V.S. Secondo il Paul Klee del “Pedagogical Sketchbook”, nel quale pure si parlava di qualcosa di simile - un punto, considerato come elemento atomico, genera linee, piani e altre strutture complesse - esperimenti del genere condurrebbero all’idea (all’ideale?) di un linguaggio visuale universale e non-figurativo: quasi una formula universale di goethiana memoria alla quale poter ricondurre tutti i linguaggi artistici, e in primo luogo arte del suono e arte del colore.
C.N.
“grid index” è un libro che cerca semplicemente di rispondere alla domanda: come è possibile costruire delle griglie e in che modo, attraverso di esse, prendono forma strutture complesse? Da questo punto di vista, stiamo parlando di un linguaggio universale esattamente come universale è il linguaggio del suono, dell’arte, della matematica. Ma non avevo l’intenzione specifica di proporre una nuova formulazione del linguaggio artistico universale di goethiana memoria. 
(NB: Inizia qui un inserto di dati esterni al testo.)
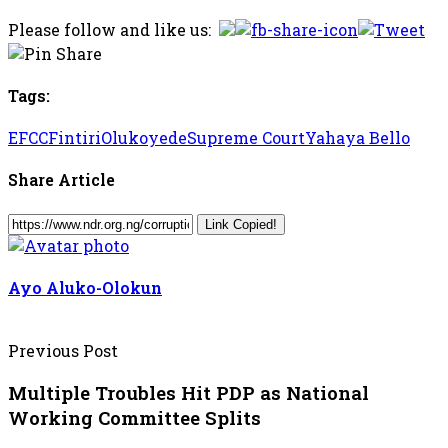
Please follow and like us:
Tags:
EFCC
Fintiri
Olukoyede
Supreme Court
Yahaya Bello
Share Article
Link Copied!
Ayo Aluko-Olokun
Previous Post
Multiple Troubles Hit PDP as National
Working Committee Splits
V.S. La domanda a cui cerchi di rispondere con “grid index” è tipica di quella corrente artistica passata alla storia come Arte Cinetica, Optical Art o Arte Programmata.
C.N. La gran parte dei critici che parlano del mio lavoro finisce per citare i nomi dei rappresentanti storici dell’arte cinetica, optical o programmata degli anni Sessanta e Settanta. E io non posso che convenire, perché è come se una stessa sensibilità estetica ci legasse idealmente pur a distanza di decenni, come se uno stesso, inalterato bisogno di reagire al predominio del figurativo e del narrativo - un bisogno d’astrazione - si sia reincarnato in una generazione di nuovi giovani artisti.

V.S. A cosa stai lavorando, nel campo della ricerca visuale?
C.N.
A una serie di tavole ispirate alla cosiddetta Tired Light Theory (una classe di ipotesi cosmologiche basate sull’osservazione di variazioni di frequenza della luce, ndr), a dei video che riprendono il linguaggio audio-video così come codificato in “uniTXT” (recente uscita discografica di Carsten Nicolai/alva noto per l’etichetta raster-noton, ndr) e a due sculture di luce che saranno con ogni probabilità esposte nel corso delle due monografiche previste per il 2010 a New York e a Mosca, interamente dedicate al mio lavoro. Queste due retrospettive saranno al tempo stesso l’occasione per fare il punto sulla mia carriera artistica così come è andata delineandosi fino a questo momento e lo stimolo per mettermi all’opera su nuovi progetti.